Unfortunately, I was also un/misdiagnosed for years, only getting a correct diagnosis after seeking a second opinion at MD Anderson Cancer Center. I also came to realize that there might be value in using my platform to make people more aware of their options when it comes to self-advocation and pushing their healthcare providers to get to the bottom of their own help quandaries.

That’s the message I continue to share, whenever given the opportunity, and I sign off a lot of times with: Self-exam. Get a mammogram. Advocate for yourself.

Q. What advice do you have for student journalists who are aiming for jobs and internships at the AP and other news organizations?

A. There’s no way to know if journalism — or a particular beat, like politics — is the right fit without actually giving it a try. Apply for internships in the beat area in which you’re interested. AP has a great program, but it’s incredibly limited in the number of positions available.

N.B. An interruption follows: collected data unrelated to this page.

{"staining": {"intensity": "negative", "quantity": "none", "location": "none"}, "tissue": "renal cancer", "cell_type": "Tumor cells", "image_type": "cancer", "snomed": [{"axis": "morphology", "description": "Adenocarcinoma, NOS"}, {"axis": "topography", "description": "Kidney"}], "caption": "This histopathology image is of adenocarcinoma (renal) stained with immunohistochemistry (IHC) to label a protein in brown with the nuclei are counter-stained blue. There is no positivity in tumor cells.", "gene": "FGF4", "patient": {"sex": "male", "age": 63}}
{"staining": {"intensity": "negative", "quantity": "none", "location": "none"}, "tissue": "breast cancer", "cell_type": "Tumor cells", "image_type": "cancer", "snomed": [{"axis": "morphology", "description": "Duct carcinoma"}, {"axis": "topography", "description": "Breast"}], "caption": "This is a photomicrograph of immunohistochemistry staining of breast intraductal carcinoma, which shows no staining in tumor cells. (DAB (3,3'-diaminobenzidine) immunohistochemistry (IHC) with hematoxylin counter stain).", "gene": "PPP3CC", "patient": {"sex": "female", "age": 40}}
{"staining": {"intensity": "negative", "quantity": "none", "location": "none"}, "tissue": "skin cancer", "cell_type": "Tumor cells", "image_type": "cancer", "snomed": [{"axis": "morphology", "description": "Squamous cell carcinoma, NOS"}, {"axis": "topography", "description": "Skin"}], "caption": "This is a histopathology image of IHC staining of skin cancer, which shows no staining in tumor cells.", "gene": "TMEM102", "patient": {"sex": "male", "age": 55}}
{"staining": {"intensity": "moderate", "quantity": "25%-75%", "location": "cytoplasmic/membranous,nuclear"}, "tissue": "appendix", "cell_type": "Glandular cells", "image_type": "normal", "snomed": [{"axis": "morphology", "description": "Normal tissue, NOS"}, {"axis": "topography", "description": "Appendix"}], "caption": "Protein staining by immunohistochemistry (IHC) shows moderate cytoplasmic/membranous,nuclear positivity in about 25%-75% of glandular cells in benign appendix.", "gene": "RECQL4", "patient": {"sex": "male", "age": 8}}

But, even without that, see if there’s a journalist doing what you want to do — and reach out to him or her directly. I’ve had a number of college students shadow me for a day or two along the campaign trail, seeing what I do from the inside, traveling the state, and even in some cases conducting interviews alongside me. Some have gone on to pursue political journalism. Some have, while we had a great time, decided that it wasn’t for them. Either way, they got to see for themselves what it was like, and that’s truly the only pathway toward knowing for sure if this crazy journo life will be a good fit. 

I’m grateful that The Washington Post let me test-drive political journalism as a college student, before I took the professional plunge. If anyone wants to spend some time on the South Carolina campaign trail, my DMs are open!